Indeed, Nguyen refers to his memoir as a war story, just not in the way we typically think of one.
VIET THANH NGUYEN: In the 20th century, wars killed more civilians than killed soldiers.
So, why are civilian stories not typically thought of as war stories?
And so when I think about the fact that my family was displaced, that it was fractured, that we left people behind, that my parents' lives were destroyed and had to rebuild them, to me, even though my parents were never soldiers, these are war stories.
JEFFREY BROWN: One person left behind, an older sister.

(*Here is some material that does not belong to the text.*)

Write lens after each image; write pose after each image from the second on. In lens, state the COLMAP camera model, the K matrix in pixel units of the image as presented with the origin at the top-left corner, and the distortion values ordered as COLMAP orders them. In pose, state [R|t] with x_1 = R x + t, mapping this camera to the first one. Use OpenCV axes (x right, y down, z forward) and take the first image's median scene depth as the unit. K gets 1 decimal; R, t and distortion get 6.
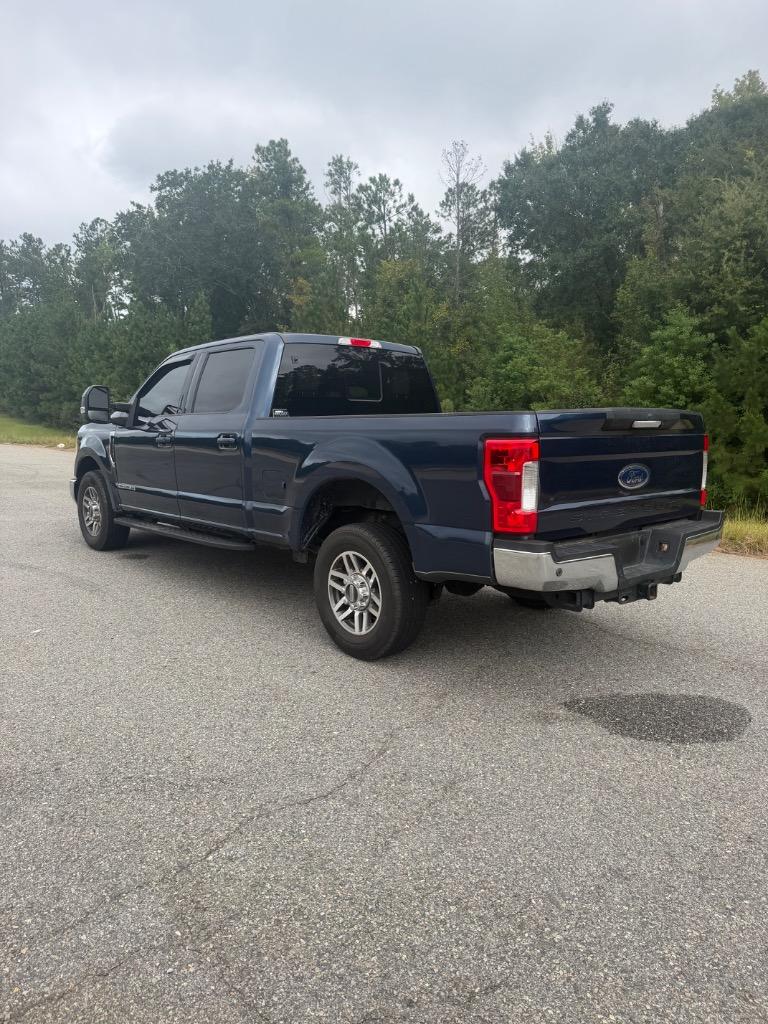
lens RADIAL K [[753.4, 0, 390.2], [0, 753.4, 539.7], [0, 0, 1]] dist [0.019193, 0.001575]
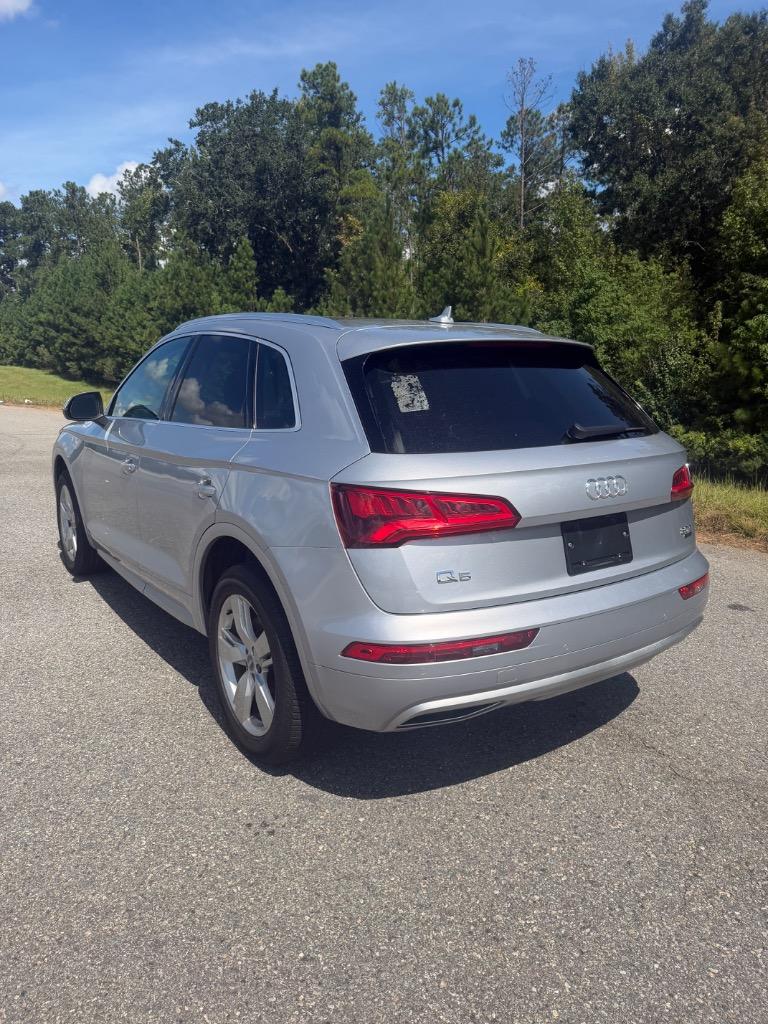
lens RADIAL K [[723.6, 0, 384.0], [0, 723.6, 512.0], [0, 0, 1]] dist [0.011475, 0.002623]
pose [[0.996792, 0.000268, -0.080041, -0.007539], [0.002565, 0.999374, 0.035278, -0.019015], [0.080000, -0.035370, 0.996167, 0.114079]]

VIET THANH NGUYEN: I didn't even realize I had a sister until we got a letter from her when I was like 9 years old.
Never came up.
So, that was... (CROSSTALK) JEFFREY BROWN: And you realized she was -- she had been left behind.
VIET THANH NGUYEN: Yes.
And who was this person?
And what happened to our family?
What have we never talked about?
And so that was really a defining element of my life, is trying to figure out how the personal conflicts and emotions and anxieties that are present in all families were present in my family, but they were shaped also by this terrible, terrible history.
JEFFREY BROWN: It's a history that deeply affected his mother, who died in 2018.
Nguyen presents her as a successful, self-made woman, but one who also struggled with mental illness.
VIET THANH NGUYEN: Went to the psychiatric hospital three times in her life.
That was never something we talked about outside of the family.
So she definitely had two faces there.
Her illness will always be a mystery, because what happens inside of us, who knows what combination of genetics and psychology leads to this kind of experience.
But I also surmise, I can guess that everything she underwent, as someone who grew up in 40 years of war and colonization, and being a refugee twice, and being separated from her family, not seeing her siblings for 25 years, not being there when her own mother passed away -- her mother passed away in Vietnam when she was in the United States -- that must have had an impact on her, must have shook her.
JEFFREY BROWN: I knew you first as a fiction writer.
Was it -- how -- what was it like to write about yourself?
VIET THANH NGUYEN: Writing about myself was very difficult.
That is why I had to create some distance between my persona and me.
What does it mean to delve into these family experiences that were so painful?
And so I think that, in fact, I become a better writer, but also hopefully a better human being, a better father, because I could finally engage with these things that I -- that have been so difficult for me to confront for 30 and 40 years.
And then, in the penultimate chapter, the book addresses my own children.
They're 10 and 3.
Maybe, one day, they will read the book, or maybe they will never read the book.
I have no idea.
But it was very important for me in that chapter to say, I hope they never feel the need to write a memoir.
But, if they do, they have my blessing.
JEFFREY BROWN: The memoir "A Man of Two Faces" was long-listed for this year's National Book Award.
For the "PBS NewsHour," I'm Jeffrey Brown in Pasadena, California.
GEOFF BENNETT: And that's the "NewsHour" for tonight.
Remember, there's much more online, including some spooky stories this Halloween.
Learn more about how science and medicine are woven through our modern vampire mythology.
That's at PBS.org/NewsHour.
I'm Geoff Bennett.
On behalf of the entire "NewsHour" team, thank you for joining us, and have a happy Halloween.